## Given information

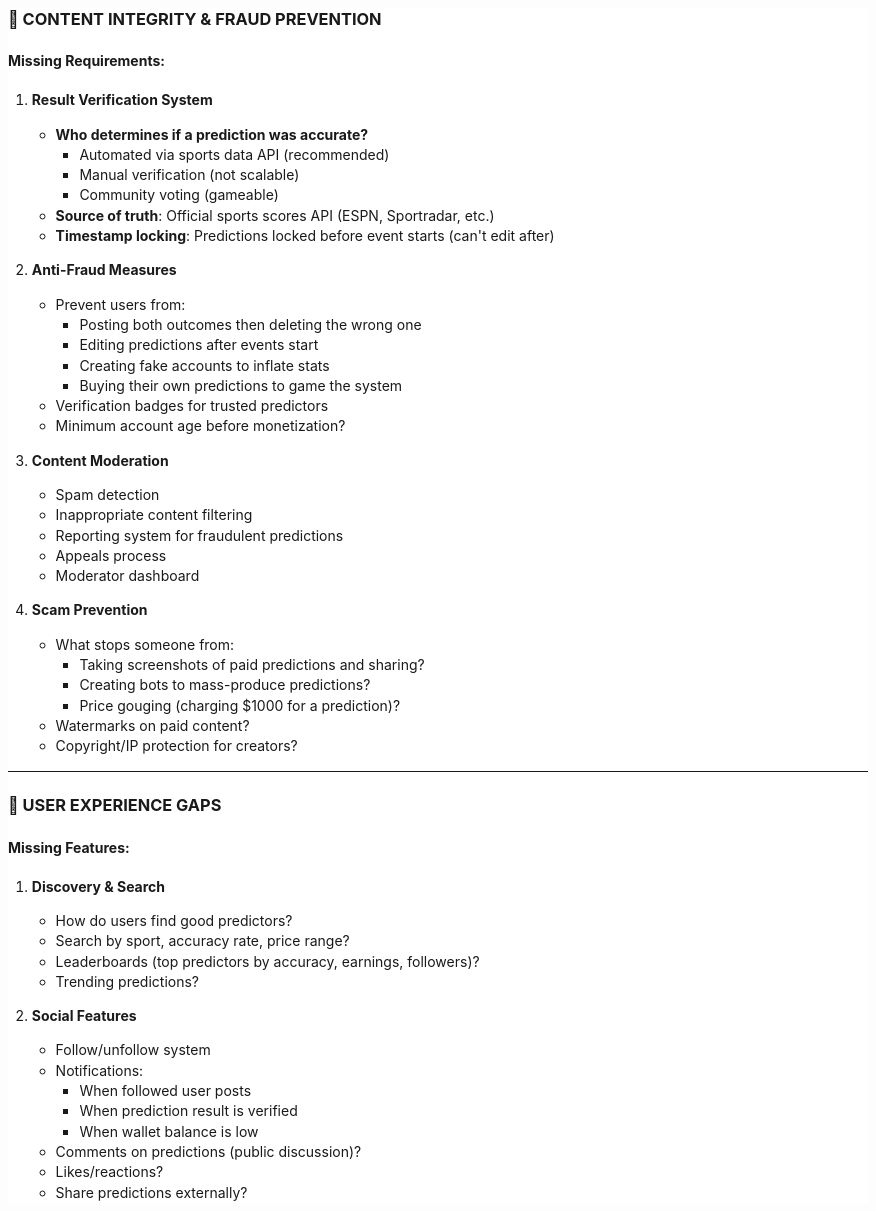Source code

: 
### 🚨 CONTENT INTEGRITY & FRAUD PREVENTION

#### Missing Requirements:
1. **Result Verification System**
   - **Who determines if a prediction was accurate?**
     - Automated via sports data API (recommended)
     - Manual verification (not scalable)
     - Community voting (gameable)
   - **Source of truth**: Official sports scores API (ESPN, Sportradar, etc.)
   - **Timestamp locking**: Predictions locked before event starts (can't edit after)

2. **Anti-Fraud Measures**
   - Prevent users from:
     - Posting both outcomes then deleting the wrong one
     - Editing predictions after events start
     - Creating fake accounts to inflate stats
     - Buying their own predictions to game the system
   - Verification badges for trusted predictors
   - Minimum account age before monetization?

3. **Content Moderation**
   - Spam detection
   - Inappropriate content filtering
   - Reporting system for fraudulent predictions
   - Appeals process
   - Moderator dashboard

4. **Scam Prevention**
   - What stops someone from:
     - Taking screenshots of paid predictions and sharing?
     - Creating bots to mass-produce predictions?
     - Price gouging (charging $1000 for a prediction)?
   - Watermarks on paid content?
   - Copyright/IP protection for creators?

---

### 🚨 USER EXPERIENCE GAPS

#### Missing Features:
1. **Discovery & Search**
   - How do users find good predictors?
   - Search by sport, accuracy rate, price range?
   - Leaderboards (top predictors by accuracy, earnings, followers)?
   - Trending predictions?

2. **Social Features**
   - Follow/unfollow system
   - Notifications:
     - When followed user posts
     - When prediction result is verified
     - When wallet balance is low
   - Comments on predictions (public discussion)?
   - Likes/reactions?
   - Share predictions externally?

## What this task involves
Word for word, restate the lines of the listing above starting at the line with "- Prevent users" and ending at the line with "- Minimum account age before monetization?", and nothing outside them.

## Answer box
   - Prevent users from:
     - Posting both outcomes then deleting the wrong one
     - Editing predictions after events start
     - Creating fake accounts to inflate stats
     - Buying their own predictions to game the system
   - Verification badges for trusted predictors
   - Minimum account age before monetization?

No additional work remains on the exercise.